Em fevereiro de 2008, o comandante do Exército, general Enzo Martins Peri, realizou uma cirurgia para implantar uma lente intraocular no olho esquerdo. A cirurgia rendeu-lhe uma acusação de corrupção. Ele foi acusado de ter ganho como cortesia a lente e o procedimento médico para implantá-la, realizado pelo Centro Brasileiro da Visão, em Brasília, no valor de R$ 3 mil. Credenciado há mais de 15 anos junto ao Fundo de Saúde do Exército (FUSEx), depois da cirurgia do general, o Centro Brasileiro de Visão teve seu contrato renovado, com cláusulas mais vantajosas.
Leia outros temas de destaque hoje no Congresso em Foco
A denúncia contra o comandante do Exército foi feita pelo sargento Fernando Alcântara, e gerou um procedimento preparatório na Procuradoria da República no Distrito Federal, que iniciou a investigação em 5 de abril de 2010. Em 28 de maio de 2010, a procuradora enviou um ofício ao ex-ministro da Defesa, Nelson Jobim, para pedir informações sobre os fatos relatados. O ministério tinha 30 dias para responder, mas o ex-ministro só encaminhou as informações em 26 de agosto do mesmo ano. A conclusão do ministro foi de que as informações eram infundadas e careciam de comprovação. A procuradora, então, arquivou o processo em 28 de setembro de 2010, por falta de provas suficientes que pudessem condenar o general.
Leia também
No mesmo documento apresentado como resposta, o ex-ministro da Defesa solicitou à procuradora que determinasse a apuração de responsabilidade em decorrência de oferecimento de acusações infundadas e falsas. O ofício que embasa a resposta do ministro foi assinada pelo General-de-Divisão Joaquim Silva e Luna, chefe do Gabinete do Comandante do Exército, subordinado direto do general Enzo Peri.
Para o autor da denúncia, a forma como a procuradora agiu na investigação dá margens para concluir que o procedimento não foi bem apurado. “Não houve inquérito policial, não existe nenhuma peça que se encontre de que a Polícia Federal foi chamada pela procuradora Raquel Branquinho, como deveria ser, para que realmente investigasse por meio de inquérito policial. Então são, dois pesos e uma medida. Se existe a capacidade de determinar que haja uma investigação contra quem prestou a notícia-crime, você deveria ter tomado o cuidado de investigar por meio de inquérito policial também contra aquele que foi acusado de cometer o crime. E isso não ocorreu no caso. Ou seja, o que leva a crer que houve uma articulação política”, afirma Fernando.

◆ Trechos dos dados
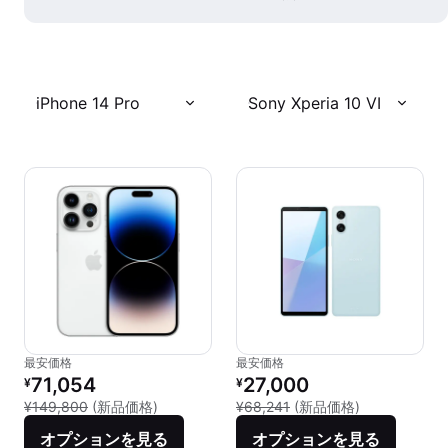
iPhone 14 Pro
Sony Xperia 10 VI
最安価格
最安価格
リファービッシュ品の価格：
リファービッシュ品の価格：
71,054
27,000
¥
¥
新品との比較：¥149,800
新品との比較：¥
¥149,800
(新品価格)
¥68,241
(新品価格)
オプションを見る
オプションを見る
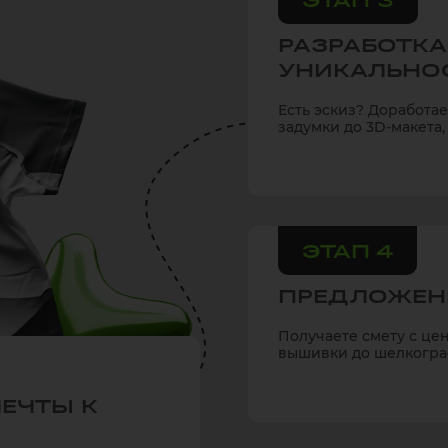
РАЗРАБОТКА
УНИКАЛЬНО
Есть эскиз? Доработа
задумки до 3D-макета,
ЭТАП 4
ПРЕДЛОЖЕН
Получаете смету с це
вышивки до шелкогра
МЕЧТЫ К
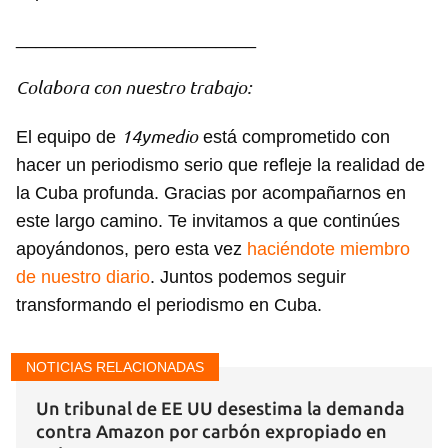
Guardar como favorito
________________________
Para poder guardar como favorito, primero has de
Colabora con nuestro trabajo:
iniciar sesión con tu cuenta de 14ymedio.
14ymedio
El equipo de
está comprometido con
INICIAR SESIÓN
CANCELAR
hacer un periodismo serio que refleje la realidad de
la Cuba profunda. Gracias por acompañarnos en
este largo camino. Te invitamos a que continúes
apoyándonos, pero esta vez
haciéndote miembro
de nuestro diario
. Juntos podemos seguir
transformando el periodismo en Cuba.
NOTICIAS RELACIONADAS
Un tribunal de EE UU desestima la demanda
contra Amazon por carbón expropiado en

◆ Conjunto de tarefas
1. Liste todas as pessoas citadas pelo nome no texto sobre a denúncia contra o comandante do Exército.
2. No texto sobre a denúncia contra o comandante do Exército, repita sem nenhuma mudança tudo o que vai de "Leia também" até "general Enzo Peri.".

◆ Respostas por tarefa
1.
- Enzo Martins Peri
- Fernando Alcântara
- Nelson Jobim
- Joaquim Silva e Luna
- Raquel Branquinho

2.
Leia também
No mesmo documento apresentado como resposta, o ex-ministro da Defesa solicitou à procuradora que determinasse a apuração de responsabilidade em decorrência de oferecimento de acusações infundadas e falsas. O ofício que embasa a resposta do ministro foi assinada pelo General-de-Divisão Joaquim Silva e Luna, chefe do Gabinete do Comandante do Exército, subordinado direto do general Enzo Peri.